DPD ist einer der größeren Konkurrenten des Marktführers Deutsche Post DHL, weitere Wettbewerber sind Hermes, GLS und UPS. Wie die ganze Branche erlebte die Firma, deren europäische Holding DPD Group der französischen Post gehört, in Coronazeiten einen Boom, das Paketvolumen zog stark an. Das lag auch daran, dass die Menschen seltener zum Shoppen in die Innenstadt gingen.

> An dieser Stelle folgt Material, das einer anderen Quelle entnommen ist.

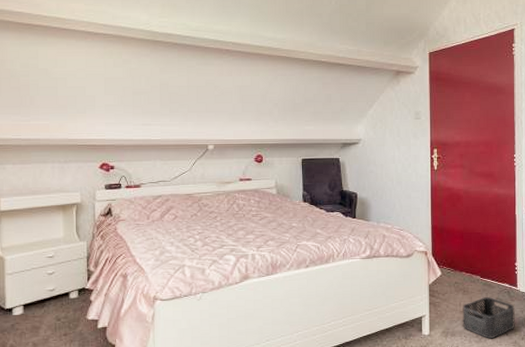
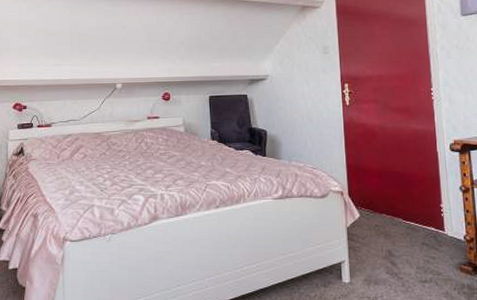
storage bin: present [463,297,515,339] -> none [385,242,445,289]

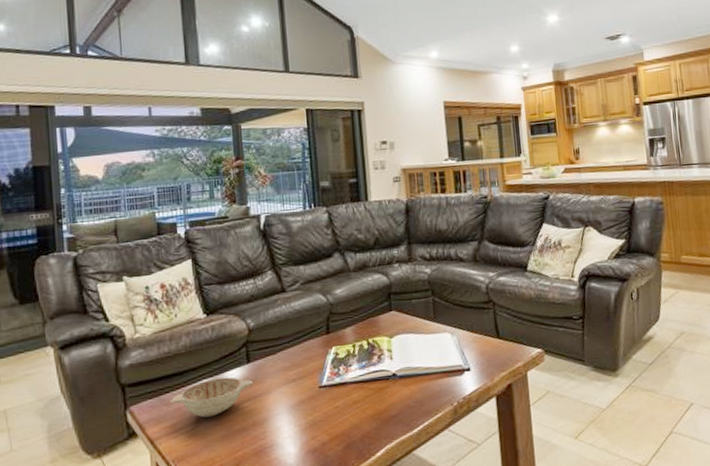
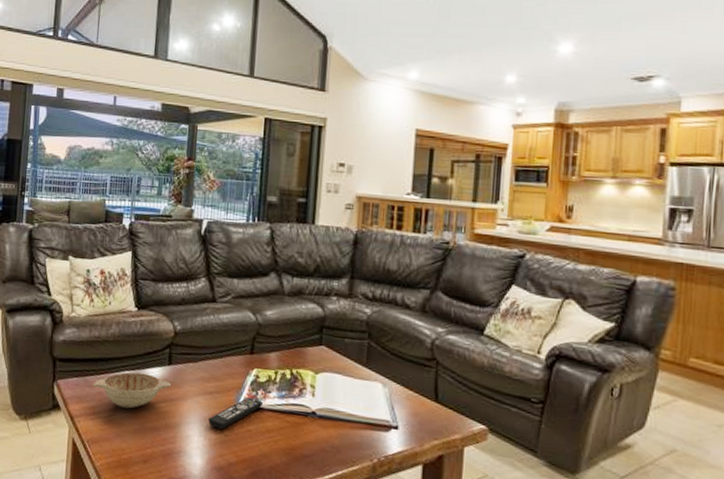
remote control: none [296,375,346,414] -> present [208,397,262,430]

Preise werden erneut steigen

»Das waren auch für uns wirtschaftliche Ausnahmezeiten, die inzwischen vorbei sind«, sagt Malitzke. Wegen hoher Energiekosten und wegen des Ukrainekrieges hätten die Menschen nun große Sorgen. »Das Konsumklima ist schlechter als beim Ausbruch der Pandemie, das bekommen auch wir zu spüren.«

Im vergangenen Jahr machte DPD Deutschland eigenen Angaben zufolge einen Umsatz von 2,4 Milliarden Euro. Wegen inflationsbedingter Preisanpassungen werde dieser Wert 2022 nur geringfügig sinken, sagt der Manager. »Wir haben die Preise bereits erhöht und werden auch im kommenden Jahr nicht herumkommen, sie trotz aller Anstrengungen nochmal anzupassen: Es lässt sich nicht vermeiden, dass wir einen Teil der Kostensteigerungen für Energie, Kraftstoffe, Löhne und Gehälter weitergeben.«

Teile des Geschäfts sollen auf die Schiene wandern

Auf längere Sicht rechnet Malitzke wieder mit anziehendem Geschäft. Dabei sei es nötig, die Nachhaltigkeit voranzubringen. Als Beispiel hierfür nannte der Manager den Pakettransport über die Schiene, den DPD in diesem Jahr für einen kleinen Teil seiner Sendungen begonnen hat und künftig ausbauen will.

DPD hat in Deutschland nach eigenen Angaben rund 9500 Festangestellte in der Verwaltung und in den Paketzentren sowie 900 »Systempartner« – also Subunternehmer, die im Auftrag von DPD unterwegs sind und deren Fahrer Pakete ausliefern.

Das Kürzel DPD stand ursprünglich für Deutscher Paketdienst. Nach dem Einstieg der französischen Post wurde die Bedeutung des Kürzels auf »Dynamic Parcel Distribution« geändert.